ERPLAB Studio Panels: Artifact Correction with ICA - ucdavis/erplab GitHub Wiki

ICA-based artifact correction is implemented in ERPLAB Studio using the EEGLAB ICA panel in the EEG tab.

In its simplest form, ICA-based artifact correction involves three steps.

  • Go to the EEGLAB ICA panel and click Decompose data to obtain the independent components (ICs) for the selected EEGset. This creates a new EEGset that contains the ICs along with the original EEG data.
  • Determine which ICs reflect artifacts. This can be accomplished manually by examining the scalp topography and frequency content of each IC (by clicking the Inspect/label ICs button) and by examining how well the time course of a given IC matches the time course of the artifact in the original data (by selecting both Display chans and Display ICs in the Plot Settings panel). Alternatively, automatic classification can be performed by clicking the Classify IC by ICLabel button (which uses the ICLabel algorithm). If you use automatic classification, we strongly recommend visually confirming the classification by examining the scalp topography and time course of each IC.
  • Go to the EEGLAB ICA panel and click Remove ICs to remove the ICs corresponding to artifacts. This creates a new EEGset that contains the corrected EEG data.

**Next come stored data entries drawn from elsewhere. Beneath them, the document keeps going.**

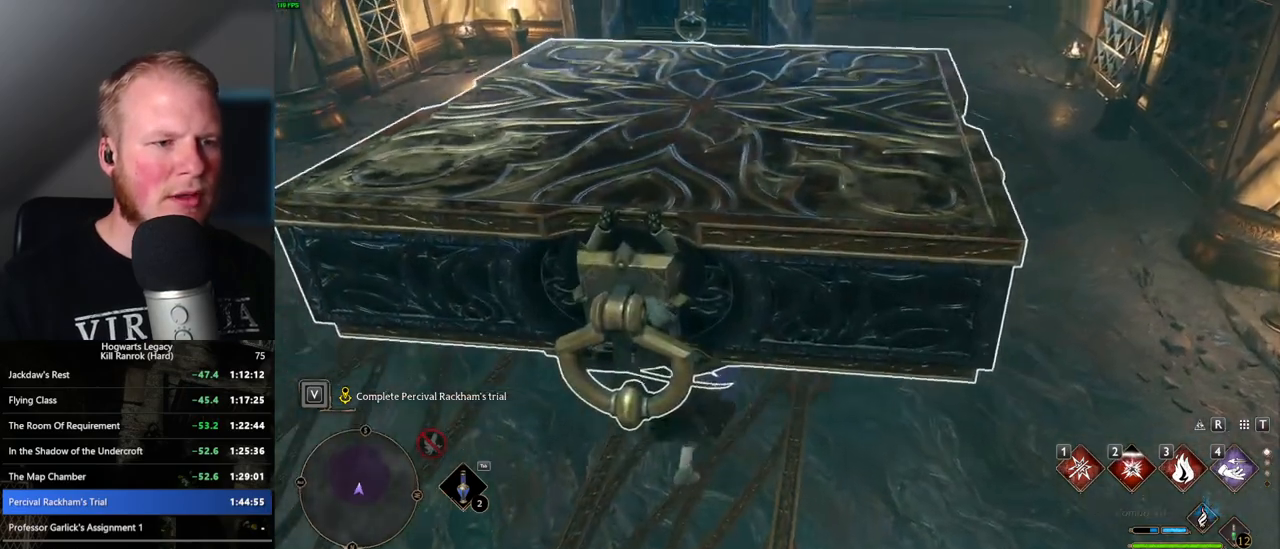
{"keys": ["w"], "mouse": [], "events": []}
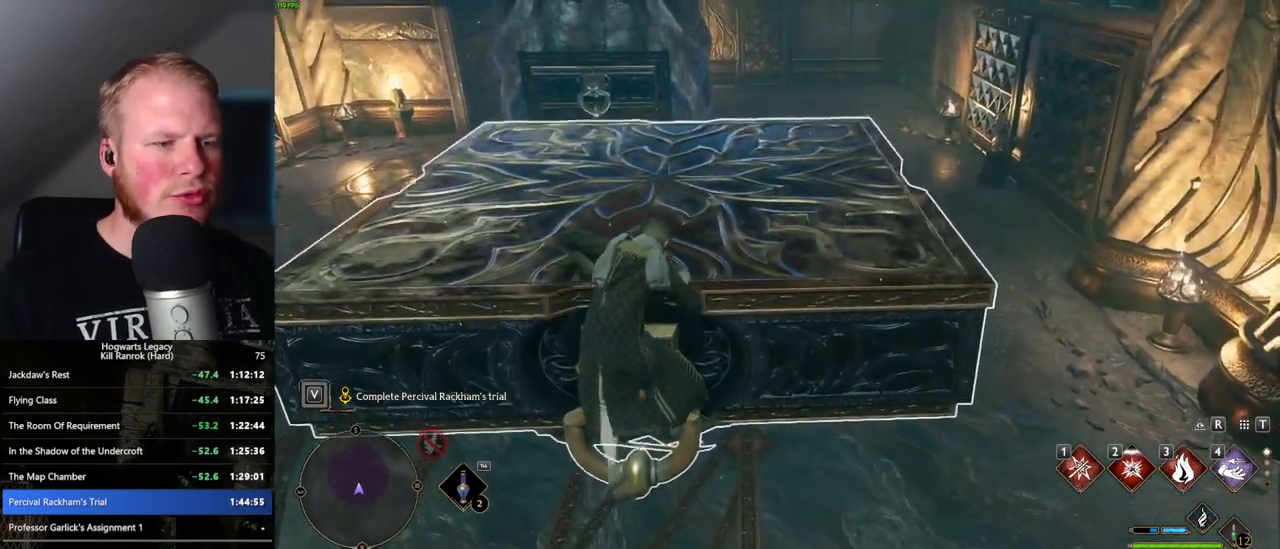
{"keys": ["w"], "mouse": [], "events": []}
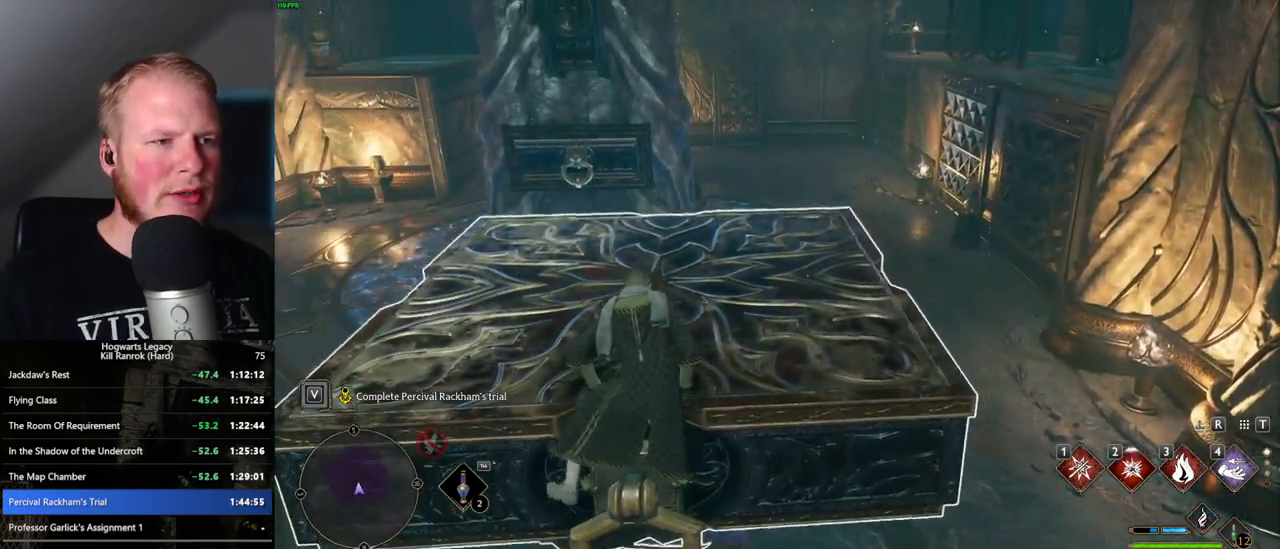
{"keys": ["w"], "mouse": [], "events": []}
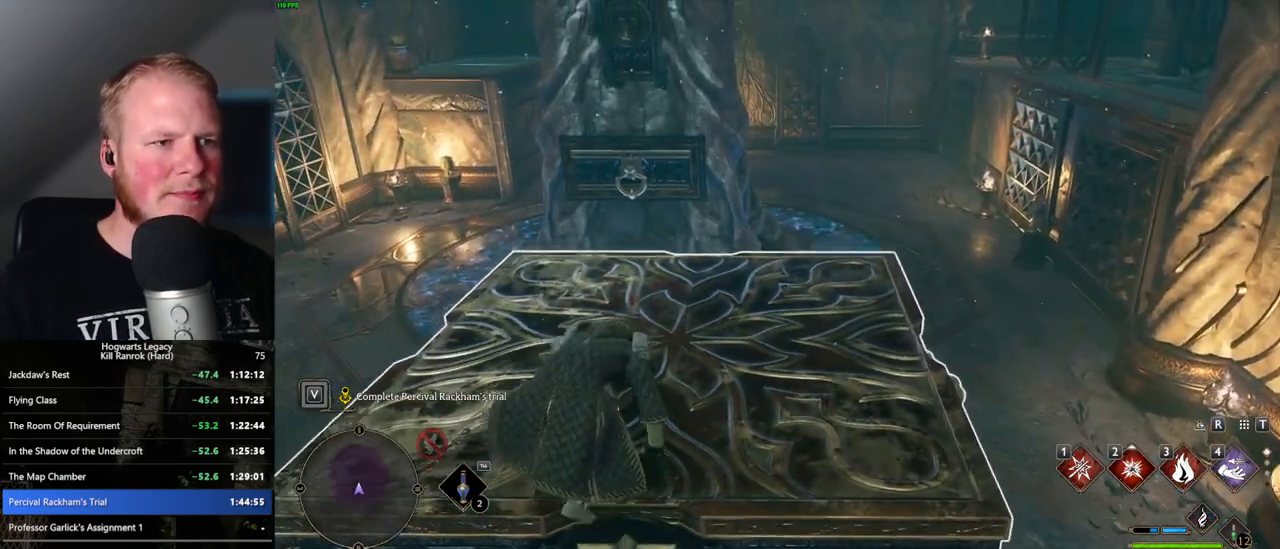
{"keys": ["w"], "mouse": [], "events": [[283, "4", "down"], [400, "4", "up"]]}
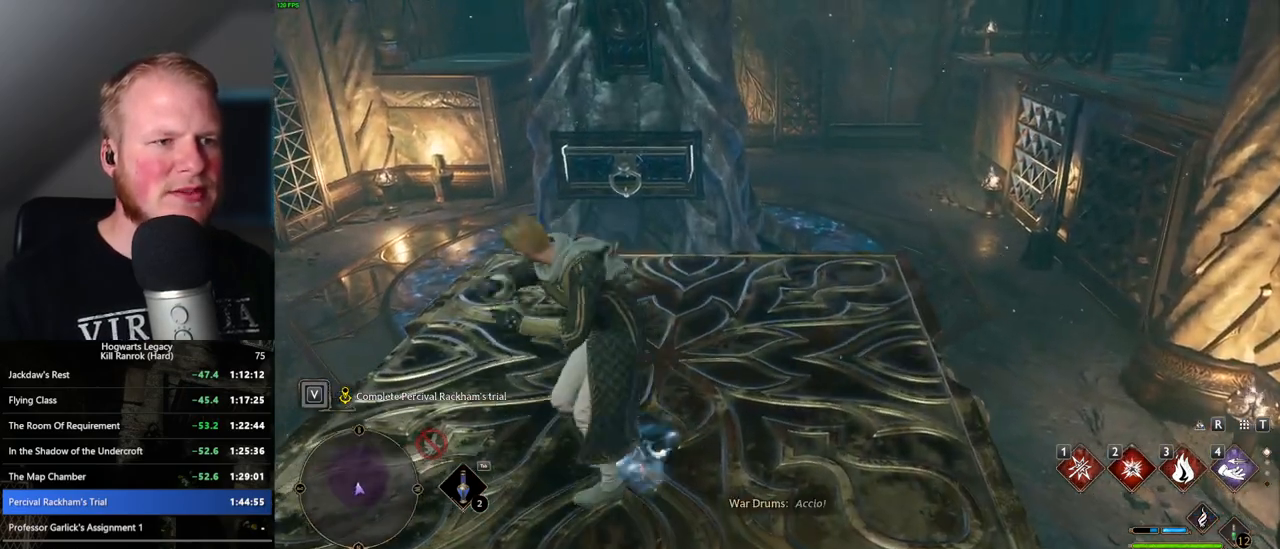
{"keys": ["a", "w"], "mouse": [], "events": [[483, "a", "down"]]}
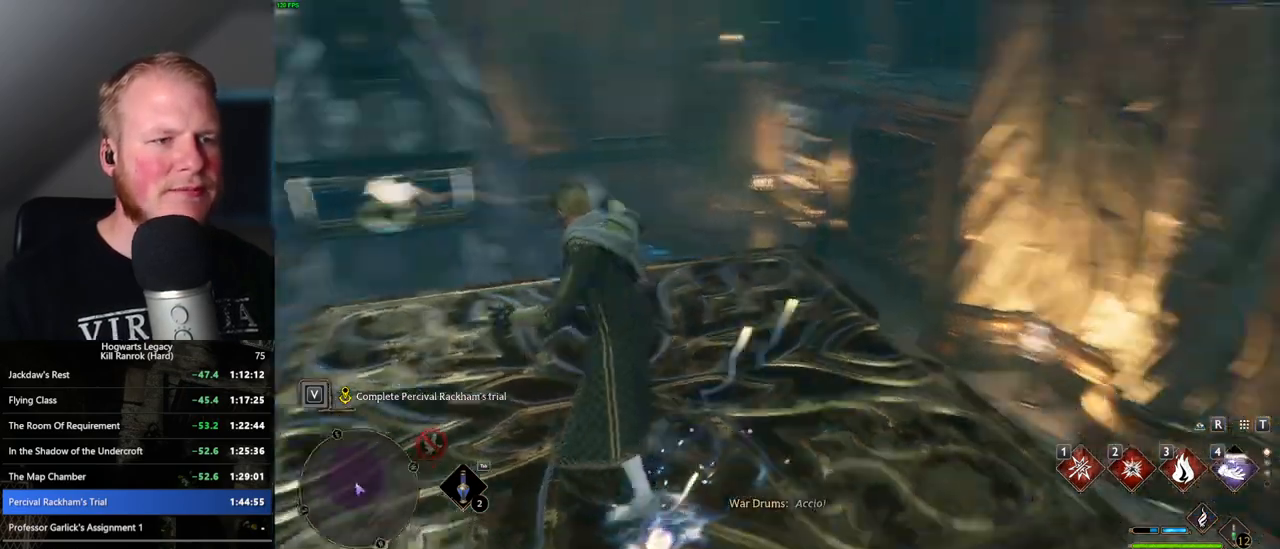
{"keys": ["a", "w"], "mouse": [], "events": []}
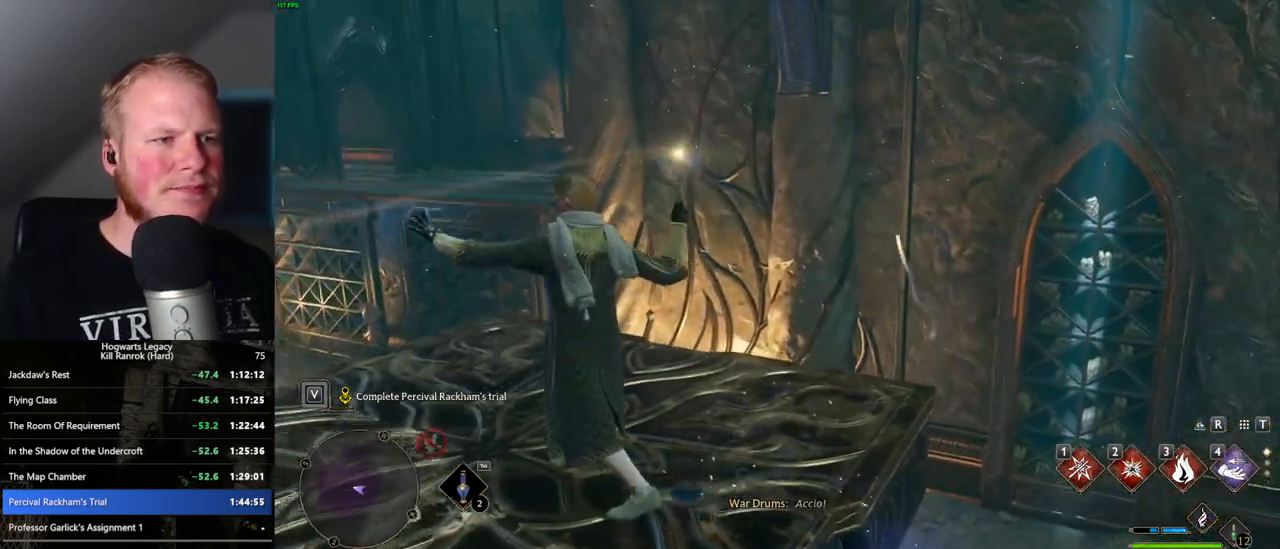
{"keys": ["a", "w"], "mouse": [], "events": [[50, "w", "up"], [300, "w", "down"]]}
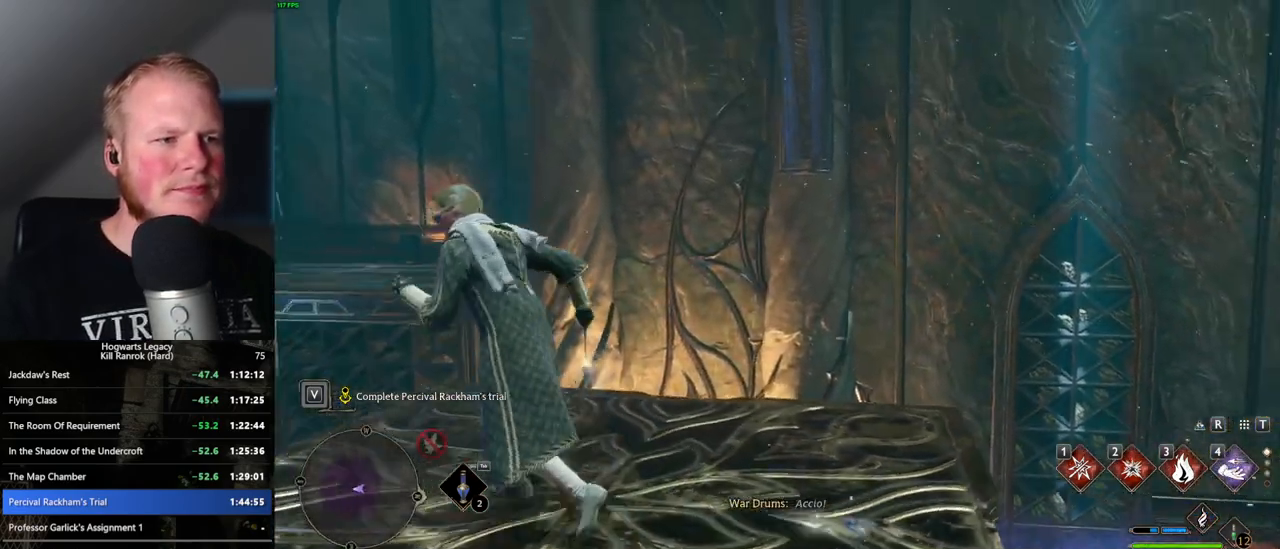
{"keys": ["4"], "mouse": [], "events": [[117, "a", "up"], [167, "4", "down"], [183, "w", "up"], [267, "4", "up"], [433, "4", "down"]]}
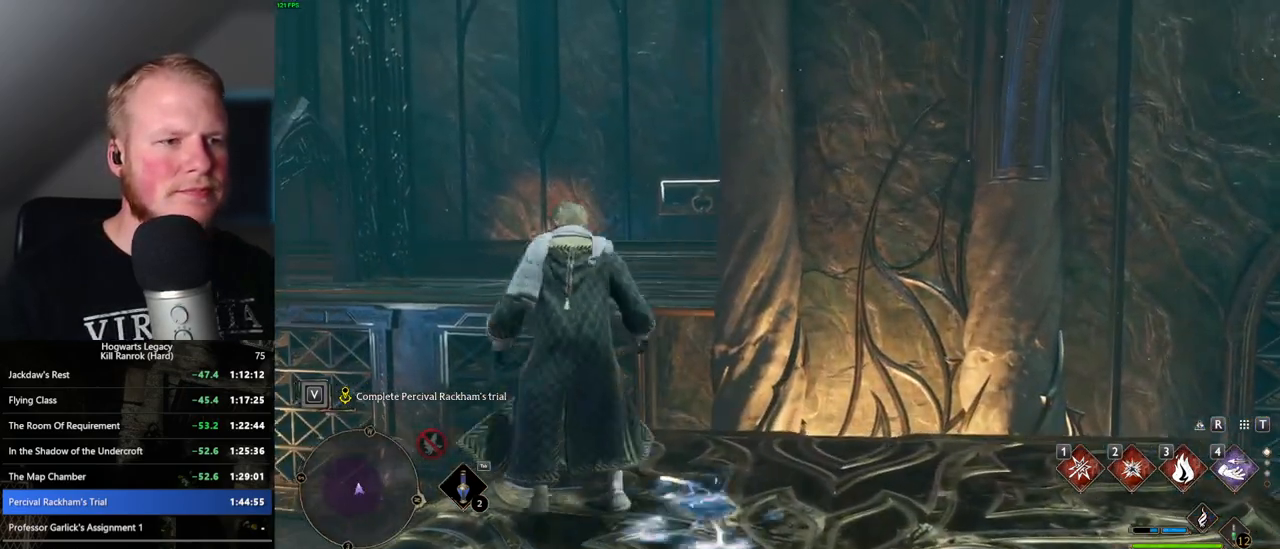
{"keys": ["s"], "mouse": [], "events": [[17, "4", "up"], [250, "s", "down"]]}
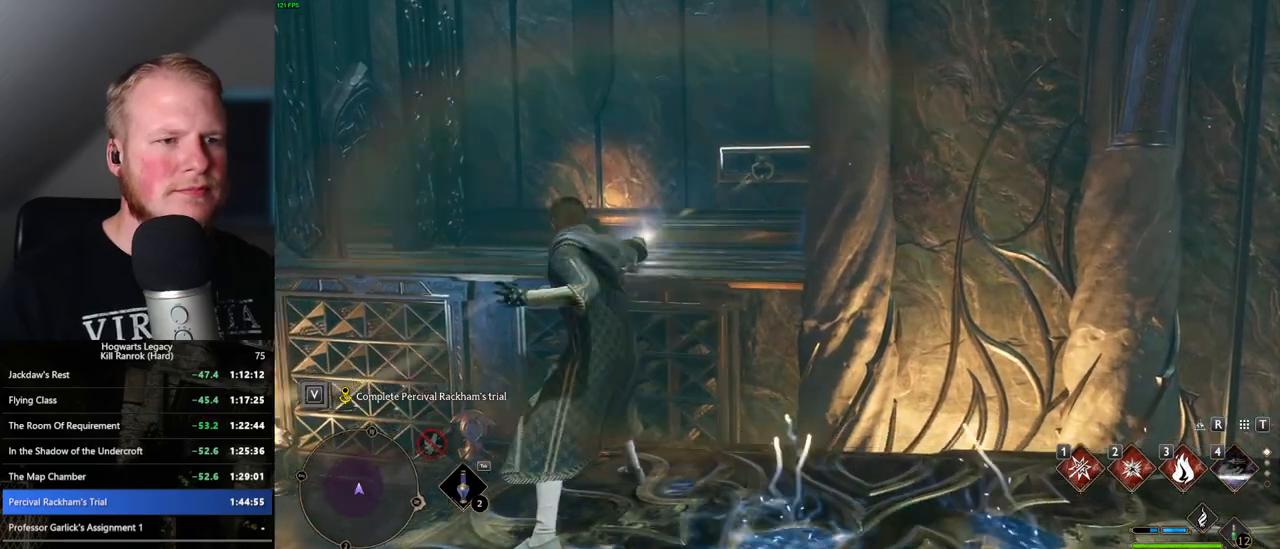
{"keys": ["d", "s"], "mouse": [], "events": [[67, "d", "down"], [233, "d", "up"], [483, "d", "down"]]}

ICA will work much better if the decomposition process is performed on data that have been preprocessed to minimize idiosyncratic artifacts that do not have a fixed scalp topography. This is described in detail in Chapter 9 of Applied Event-Related Potential Data Analysis.

The Artifact Correction section of the ERPLAB Studio Tutorial provides a detailed example of how to implement artifact correction, including the optimal preprocessing.

You can also read the section on Artifact Correction in the EEGLAB Wiki for additional information about the EEGLAB artifact correction routines that are launched from ERPLAB.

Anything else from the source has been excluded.